Most people get their vitamin D primarily from exposure to sunlight and – to a much smaller extent – the foods they eat. In terms of the best food sources… they include wild salmon, sardines, cod liver oil, and egg yolks, to name a few. Conventionally speaking, we all should be getting 400-800 IU of this vitamin each day. Although, integrative healthcare providers will suggest much more – especially if deficient.
In reality, sadly, it’s estimated that 42% of individuals in the U.S. are grossly deficient. To know if you are deficient, ask your doctor for a “25(OH)D blood test.” By the way, according to the Vitamin D Council, an “ideal level” is around 50 ng/ml.
Health risks of vitamin D deficiency prove to be serious
Recent studies link a deficiency to several problems, such as depression, mood swings, and lack of energy. It’s been linked to more serious issues as well, which as chronic skin conditions.
One 13-year prospective study even confirmed that premature death due to serious illnesses like respiratory disease, cancers, and heart disease was associated with chronic low levels of vitamin D.
Other studies have linked low levels of D to high triglyceride and cholesterol levels, as well. However, supplementing with D proved helpful for reducing cholesterol and triglyceride levels – which ultimately lowers the risk for conditions like heart disease.
Certain populations have a higher risk of low vitamin D levels
While it’s noted that approximately 42% of Americans have a deficiency, certain populations have a much higher risk of low vitamin D levels. This includes people over the age of 65, individuals with inadequate nutrition, premenopausal women, and Caucasians who avoid the sun.

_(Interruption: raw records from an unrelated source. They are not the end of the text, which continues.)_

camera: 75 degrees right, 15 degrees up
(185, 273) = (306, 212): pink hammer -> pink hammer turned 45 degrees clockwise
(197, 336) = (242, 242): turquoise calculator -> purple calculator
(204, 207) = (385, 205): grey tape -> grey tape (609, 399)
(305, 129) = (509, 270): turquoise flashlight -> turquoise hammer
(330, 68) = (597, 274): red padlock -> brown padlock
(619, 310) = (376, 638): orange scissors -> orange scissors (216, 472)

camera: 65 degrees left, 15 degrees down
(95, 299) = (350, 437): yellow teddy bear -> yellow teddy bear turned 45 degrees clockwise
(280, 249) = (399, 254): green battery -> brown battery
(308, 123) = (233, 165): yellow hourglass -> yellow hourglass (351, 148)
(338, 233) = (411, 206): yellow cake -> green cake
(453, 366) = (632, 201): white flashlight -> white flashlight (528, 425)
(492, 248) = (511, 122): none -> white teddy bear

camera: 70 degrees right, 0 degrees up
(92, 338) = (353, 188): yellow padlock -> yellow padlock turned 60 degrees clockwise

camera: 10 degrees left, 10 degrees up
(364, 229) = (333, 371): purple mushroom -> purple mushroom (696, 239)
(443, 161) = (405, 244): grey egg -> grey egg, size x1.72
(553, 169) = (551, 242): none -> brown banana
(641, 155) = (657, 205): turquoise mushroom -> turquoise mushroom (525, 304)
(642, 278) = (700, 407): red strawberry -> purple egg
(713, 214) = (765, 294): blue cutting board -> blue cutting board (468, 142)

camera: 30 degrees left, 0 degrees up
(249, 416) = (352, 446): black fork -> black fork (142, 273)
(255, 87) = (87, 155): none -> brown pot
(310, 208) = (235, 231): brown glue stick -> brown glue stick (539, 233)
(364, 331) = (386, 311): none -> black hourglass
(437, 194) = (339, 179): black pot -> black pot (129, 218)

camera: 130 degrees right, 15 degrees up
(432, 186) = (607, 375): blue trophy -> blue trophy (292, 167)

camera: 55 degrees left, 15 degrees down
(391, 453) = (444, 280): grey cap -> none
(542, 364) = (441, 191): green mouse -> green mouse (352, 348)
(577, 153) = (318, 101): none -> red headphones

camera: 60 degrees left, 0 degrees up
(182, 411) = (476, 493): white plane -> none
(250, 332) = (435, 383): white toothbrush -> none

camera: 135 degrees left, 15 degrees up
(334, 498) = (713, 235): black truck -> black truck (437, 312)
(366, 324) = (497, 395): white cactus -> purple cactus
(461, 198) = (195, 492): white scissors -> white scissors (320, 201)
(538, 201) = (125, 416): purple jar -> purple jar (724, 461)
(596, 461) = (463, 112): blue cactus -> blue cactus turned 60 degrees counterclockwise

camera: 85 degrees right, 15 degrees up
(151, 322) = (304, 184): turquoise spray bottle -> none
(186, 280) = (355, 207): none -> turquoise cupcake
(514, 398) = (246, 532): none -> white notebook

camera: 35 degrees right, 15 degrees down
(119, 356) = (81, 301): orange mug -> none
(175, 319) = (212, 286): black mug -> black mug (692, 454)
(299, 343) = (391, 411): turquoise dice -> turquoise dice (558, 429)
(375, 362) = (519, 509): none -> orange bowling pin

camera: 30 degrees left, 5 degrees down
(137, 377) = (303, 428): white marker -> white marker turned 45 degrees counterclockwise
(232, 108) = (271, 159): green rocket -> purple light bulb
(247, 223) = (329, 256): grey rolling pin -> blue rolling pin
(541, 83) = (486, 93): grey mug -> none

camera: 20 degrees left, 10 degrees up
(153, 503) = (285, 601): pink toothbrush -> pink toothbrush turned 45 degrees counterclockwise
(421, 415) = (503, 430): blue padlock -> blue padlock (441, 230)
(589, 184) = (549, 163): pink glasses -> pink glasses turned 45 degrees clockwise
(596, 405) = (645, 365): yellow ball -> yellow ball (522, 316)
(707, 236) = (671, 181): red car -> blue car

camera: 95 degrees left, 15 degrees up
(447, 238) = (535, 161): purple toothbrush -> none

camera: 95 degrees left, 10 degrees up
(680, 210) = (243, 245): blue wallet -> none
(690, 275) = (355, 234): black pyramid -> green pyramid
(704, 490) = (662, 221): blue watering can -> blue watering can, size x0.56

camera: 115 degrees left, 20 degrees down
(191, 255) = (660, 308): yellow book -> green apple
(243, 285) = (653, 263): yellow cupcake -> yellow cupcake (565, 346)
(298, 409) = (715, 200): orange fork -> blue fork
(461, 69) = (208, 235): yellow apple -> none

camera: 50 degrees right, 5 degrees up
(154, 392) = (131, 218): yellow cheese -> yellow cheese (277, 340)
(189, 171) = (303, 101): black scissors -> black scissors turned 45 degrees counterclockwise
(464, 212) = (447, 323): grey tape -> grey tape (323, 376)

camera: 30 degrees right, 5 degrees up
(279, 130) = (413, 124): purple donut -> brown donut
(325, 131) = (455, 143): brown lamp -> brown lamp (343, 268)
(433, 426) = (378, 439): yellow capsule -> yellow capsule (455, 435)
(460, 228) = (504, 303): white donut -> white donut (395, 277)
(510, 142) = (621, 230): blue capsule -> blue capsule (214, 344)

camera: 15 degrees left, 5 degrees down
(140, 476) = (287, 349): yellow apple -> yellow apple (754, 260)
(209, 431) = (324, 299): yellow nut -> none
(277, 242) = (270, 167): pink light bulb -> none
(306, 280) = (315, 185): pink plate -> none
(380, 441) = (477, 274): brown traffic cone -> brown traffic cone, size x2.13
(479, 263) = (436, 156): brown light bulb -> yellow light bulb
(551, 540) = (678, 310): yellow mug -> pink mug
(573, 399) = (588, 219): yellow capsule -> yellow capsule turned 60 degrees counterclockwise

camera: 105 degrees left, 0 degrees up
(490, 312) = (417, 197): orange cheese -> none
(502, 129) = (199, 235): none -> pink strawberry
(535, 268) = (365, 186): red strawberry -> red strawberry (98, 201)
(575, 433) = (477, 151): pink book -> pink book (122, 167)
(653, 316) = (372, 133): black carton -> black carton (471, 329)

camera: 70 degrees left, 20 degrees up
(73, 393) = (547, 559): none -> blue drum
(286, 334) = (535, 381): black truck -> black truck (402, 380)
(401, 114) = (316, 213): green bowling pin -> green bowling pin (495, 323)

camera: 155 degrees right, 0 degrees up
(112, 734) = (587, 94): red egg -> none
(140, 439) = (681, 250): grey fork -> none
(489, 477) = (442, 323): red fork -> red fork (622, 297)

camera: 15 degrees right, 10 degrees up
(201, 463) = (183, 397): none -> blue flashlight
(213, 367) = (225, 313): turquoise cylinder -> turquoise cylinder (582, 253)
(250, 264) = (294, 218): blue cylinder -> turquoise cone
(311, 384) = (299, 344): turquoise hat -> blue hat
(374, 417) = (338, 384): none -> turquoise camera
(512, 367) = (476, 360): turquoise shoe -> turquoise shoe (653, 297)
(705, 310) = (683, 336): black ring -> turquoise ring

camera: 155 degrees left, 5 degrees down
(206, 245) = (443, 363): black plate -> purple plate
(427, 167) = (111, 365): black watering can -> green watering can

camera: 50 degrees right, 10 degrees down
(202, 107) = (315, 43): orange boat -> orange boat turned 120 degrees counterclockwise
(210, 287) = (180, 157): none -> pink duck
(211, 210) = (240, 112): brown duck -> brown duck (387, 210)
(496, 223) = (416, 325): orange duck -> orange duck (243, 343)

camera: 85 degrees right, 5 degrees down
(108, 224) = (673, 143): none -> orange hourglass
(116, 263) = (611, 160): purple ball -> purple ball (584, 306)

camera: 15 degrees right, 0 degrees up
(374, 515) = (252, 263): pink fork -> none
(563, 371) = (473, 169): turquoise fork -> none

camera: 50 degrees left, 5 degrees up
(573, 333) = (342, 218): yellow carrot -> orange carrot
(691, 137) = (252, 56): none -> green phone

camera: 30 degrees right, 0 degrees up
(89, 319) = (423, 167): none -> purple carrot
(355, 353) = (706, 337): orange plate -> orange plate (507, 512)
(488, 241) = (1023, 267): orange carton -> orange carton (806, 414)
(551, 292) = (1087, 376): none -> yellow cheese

In addition, populations who have darker skin, such as Latinos and African Americas also have a higher risk due to the high levels of melanin in their skin – which reduces the ability of the body to convert sunlight into vitamin D. Other conditions like obesity, liver disease, kidney disease, bariatric surgery, and celiac disease may all contribute, too.
The best way to get more vitamin D is to spend 20-30 minutes in direct sunlight without sunscreen. Of course, it should be mentioned that the angle of the sun does influence its effect. In other words, if you live in northern climates… you may need to supplement to correct deficiencies.
If you decide to take a supplement, be sure to take it as D3, which is its most bioavailable form. And, look for the co-factors that help you to absorb more… like, zinc, magnesium, and K2.